Oonagh sat down and helped herself to tea. She looked across at Hester doubtfully.

“I imagine there are times when you must find England very restricting after the freedom of the Crimea?”

It was a curious remark, one that betrayed a far more intelligent
consideration than was usual. It was no idle piece of conversation made merely for something to say.

Hester did not reply immediately, and Oonagh sought to explain herself. “I mean the weight of responsibility you must have had there, if what I have read is anywhere near the truth. You must have seen a great deal of suffering, much of it quite avoidable, had more sense been exercised. And I imagine you did not always have a senior officer to hand, either medical or military, every time some judgment had to be made.”

“No—no we didn’t,” Hester agreed quickly, startled by Oonagh’s perception. In fact, now that she sat here in this quiet dining room with its polished table and handsome carved sideboard, she realized that the trust and responsibility, and the power to act for herself, were two of the aspects of the Crimea that she missed the most profoundly. Now so many of her decisions were trivial.

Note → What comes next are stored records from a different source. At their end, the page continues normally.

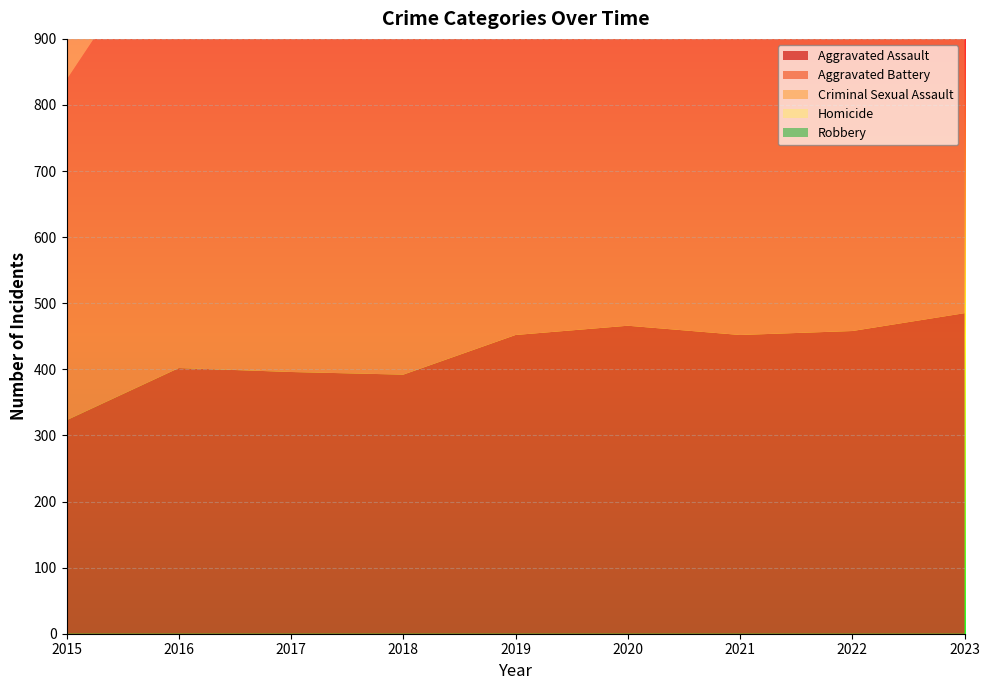

Reading left to right, transcribe all the data shown in this chart.

Aggravated Assault: 2015=323	2016=402	2017=396	2018=392	2019=452	2020=466	2021=452	2022=458	2023=485
Aggravated Battery: 2015=515	2016=691	2017=623	2018=600	2019=608	2020=686	2021=587	2022=446	2023=527
Criminal Sexual Assault: 2015=105	2016=87	2017=91	2018=123	2019=102	2020=89	2021=81	2022=93	2023=95
Homicide: 2015=50	2016=87	2017=82	2018=56	2019=53	2020=81	2021=69	2022=49	2023=48
Robbery: 2015=726	2016=819	2017=780	2018=741	2019=577	2020=637	2021=506	2022=496	2023=687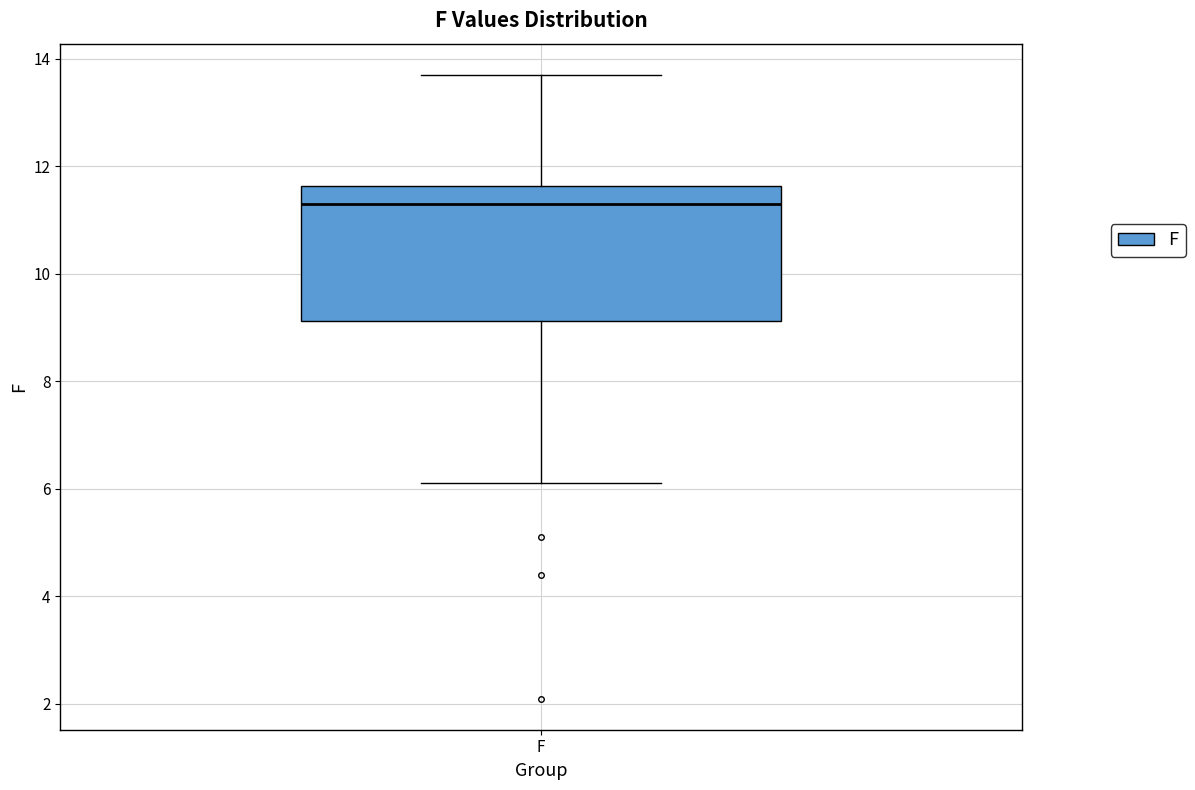

Read this box plot against the y-axis: the position of the median line, the range covered by the box, and the ends of both whiskers. The values are not printed on the chart, so give them approximately, as read against the axis.

median 11.4, box 9.2 to 11.6, whiskers 6.2 to 13.8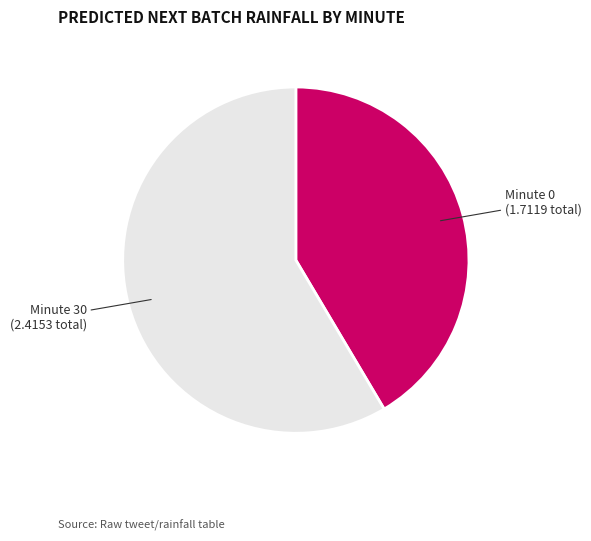

Is there a majority slice in this chart?

Yes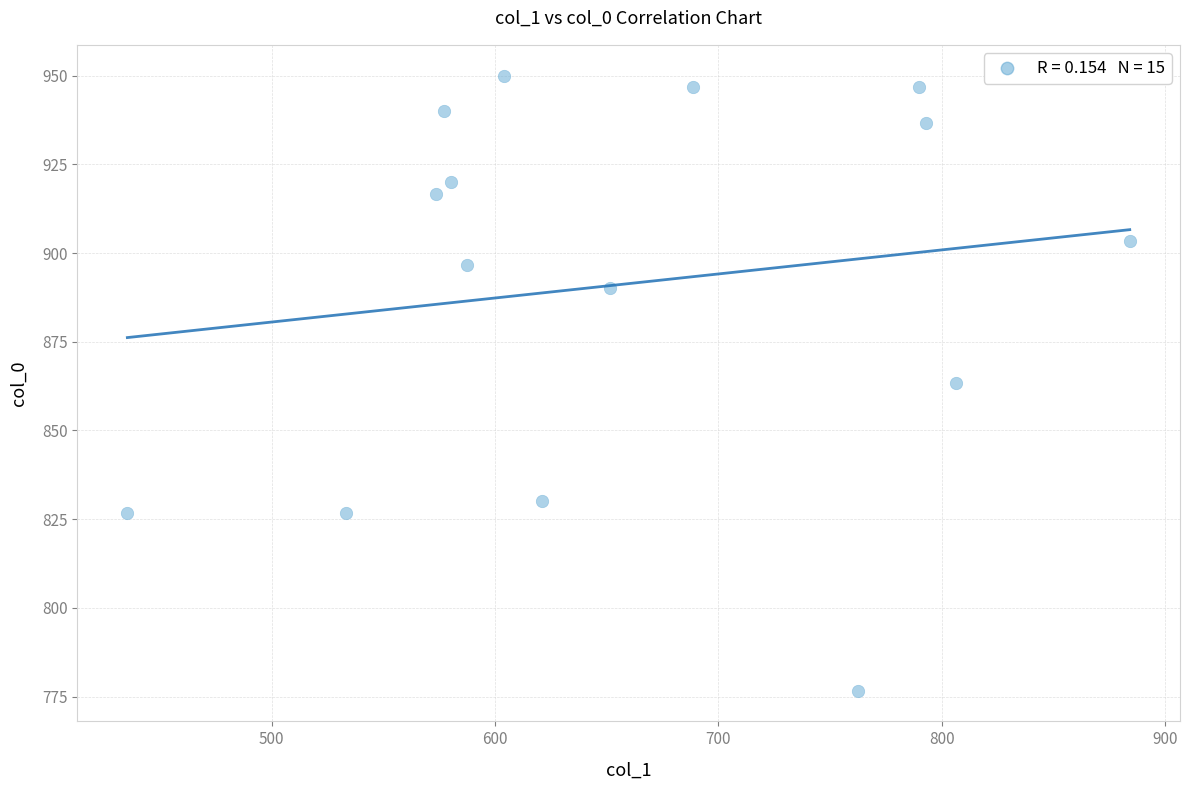

What is the range of X values (max minus min)?

448.9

It must be even more so for a woman like Oonagh McIvor, whose responsibilities were largely domestic. What should Cook serve for dinner? How should she resolve the squabble between the kitchen maid and the laundry maid? Should she invite so-and-so to dine this week with the Smiths—or next week with the Joneses? Should she wear green on Sunday, or blue? Looking at the intelligence and the resolve in Oonagh’s features, Hester saw that she was not a woman to waste her energy on such things, which mattered not in the slightest, even today, never mind in the course of one’s life. Was it envy she could hear in the curious timbre of Oonagh’s voice?

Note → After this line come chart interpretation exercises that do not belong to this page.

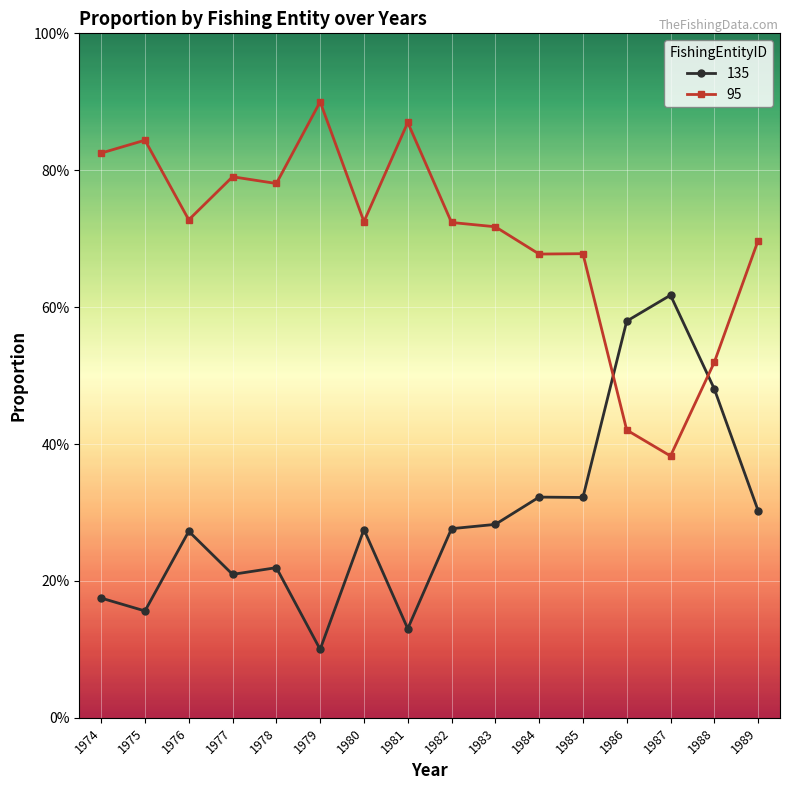

Which series ends up on top after the final intersection of 95 and 135?

95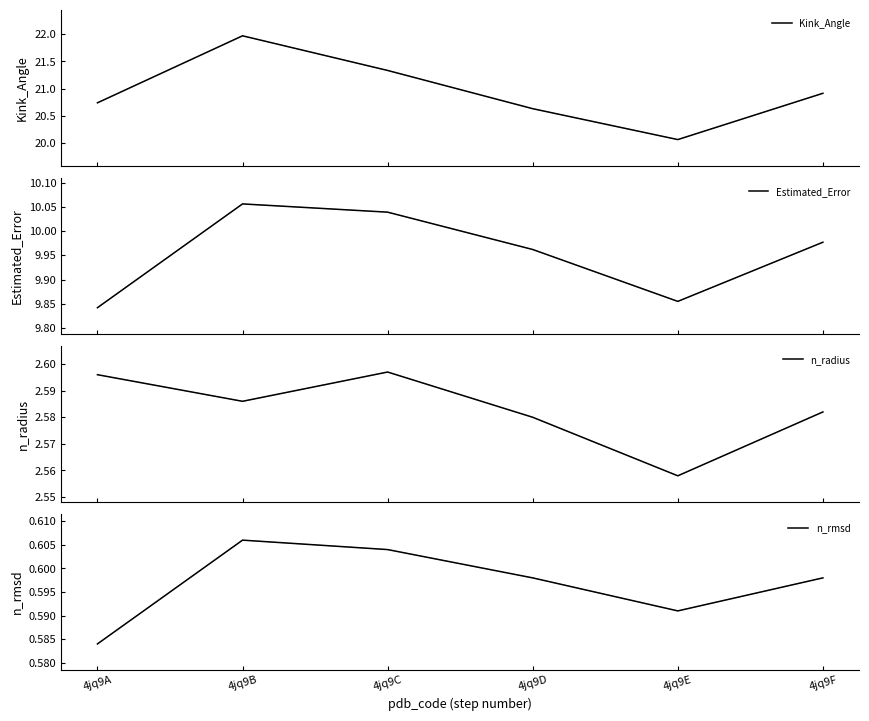

Reading right to left, transcribe all the data shown in this chart.

Kink_Angle: 20.9	20.1	20.6	21.3	22.0	20.7
Estimated_Error: 10.0	9.9	10.0	10.0	10.1	9.8
n_radius: 2.6	2.6	2.6	2.6	2.6	2.6
n_rmsd: 0.6	0.6	0.6	0.6	0.6	0.6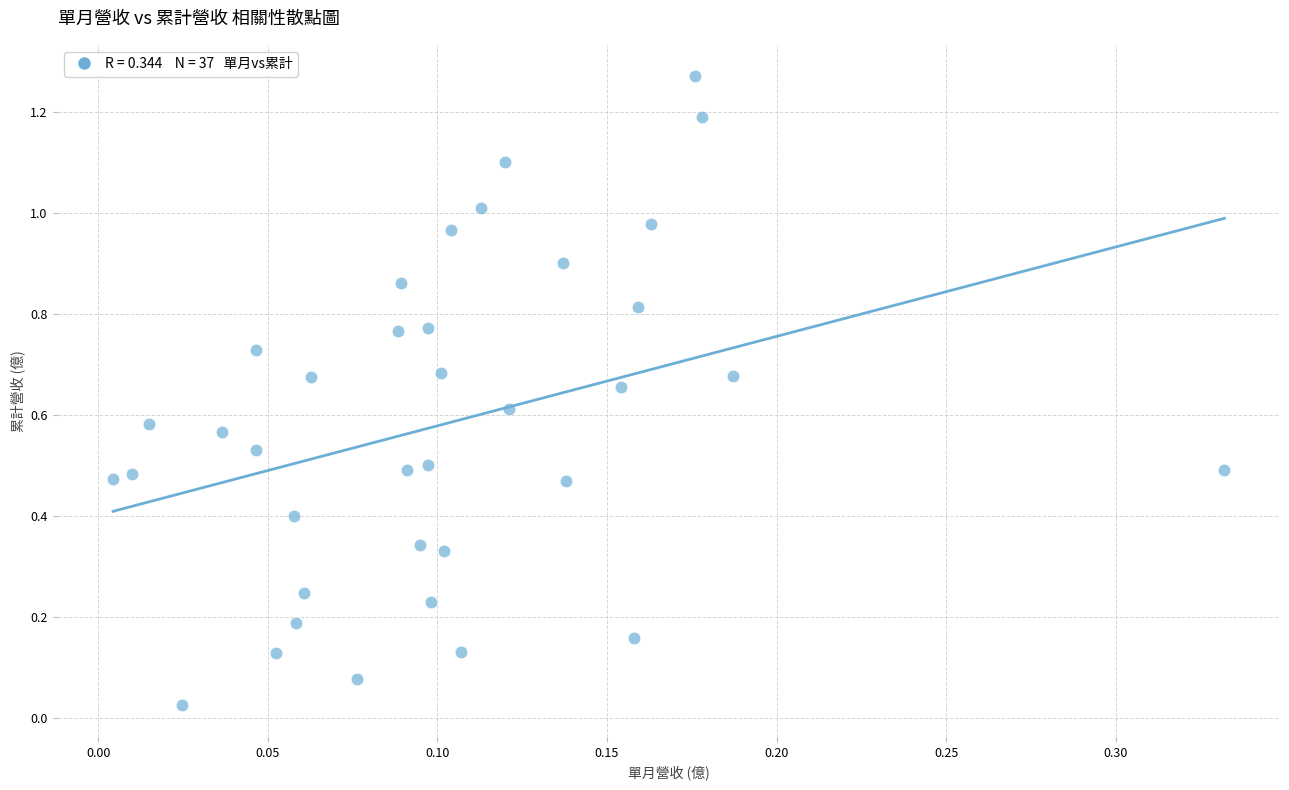

What is the range of Y values (max minus min)?

1.2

“You have a remarkable understanding,” she replied aloud, meeting Oonagh’s steady gaze. “I don’t think I had even phrased it to myself so well. I confess that at times I have found myself almost suffocated by the necessity of obedience, when I had been used to action, simply because there was no one else to turn to and the urgency of the situation did not allow us to delay.”

Deirdra was watching her closely, her face quickened with interest, her tea forgotten.

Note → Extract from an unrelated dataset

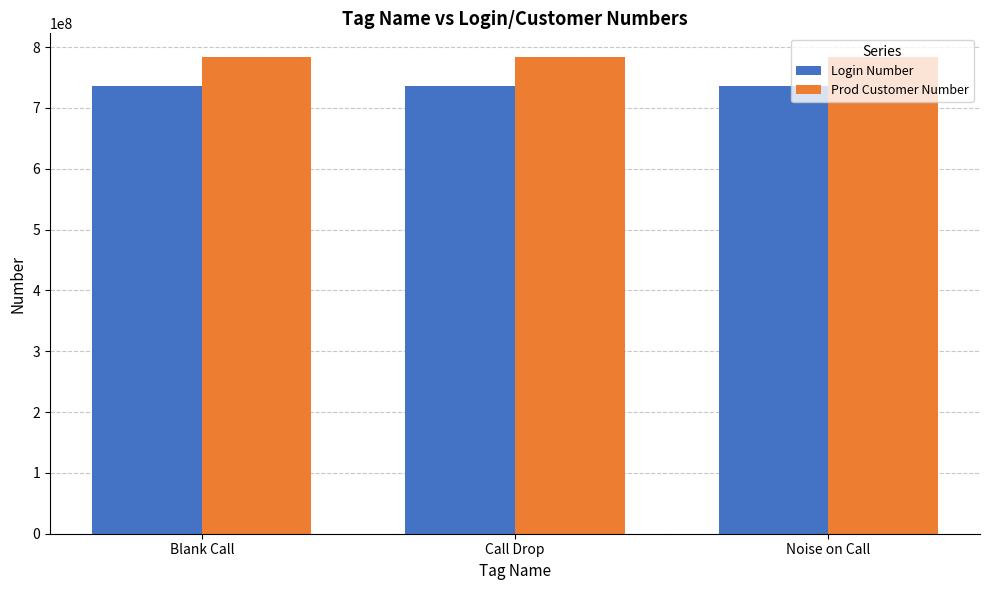

What is the lowest value of the Prod Customer Number series?

783425592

Oonagh smiled as if the answer in some way pleased her.

“You must have seen much waste, and a fearful amount of pain,” she observed. “Of course there will always be deaths, when one is occupied with medicine, but there can be nothing like the battlefield in a hospital. That aspect of it must be a relief to you. Does one get hardened to seeing so much death?”

Hester considered for several moments before replying. This was not a person who deserved, or would accept, a trite or insincere response.

“It is not that you become hardened,” she said thoughtfully. “But you learn to govern your emotions, and then to ignore them. If you allowed yourself to dwell on it you would become so wretched you would cease to be any use to those who were still living. And while it is very natural to pity, it is also quite pointless in a nurse, where there is so much that is practical to do. Tears don’t remove bullets or splint broken limbs.”

A look of calm filled Oonagh’s eyes, as though some irritating question had been resolved. She rose from the chair, ignoring the rest of her tea, and smoothed her skirts. “I am sure you are exactly the person to accompany Mother to London. She will find you most stimulating, and I have every confidence you will be ideal to care for her. Thank you for being so frank with me, Miss Latterly. You have set my mind at rest entirely.” She looked at a fob watch hanging from a ribbon at her shoulder. “It is still some time until luncheon. Perhaps you would like to spend it in the library? It is quite warm in there, and you will not be disturbed, should you wish to read.” She glanced at Deirdra.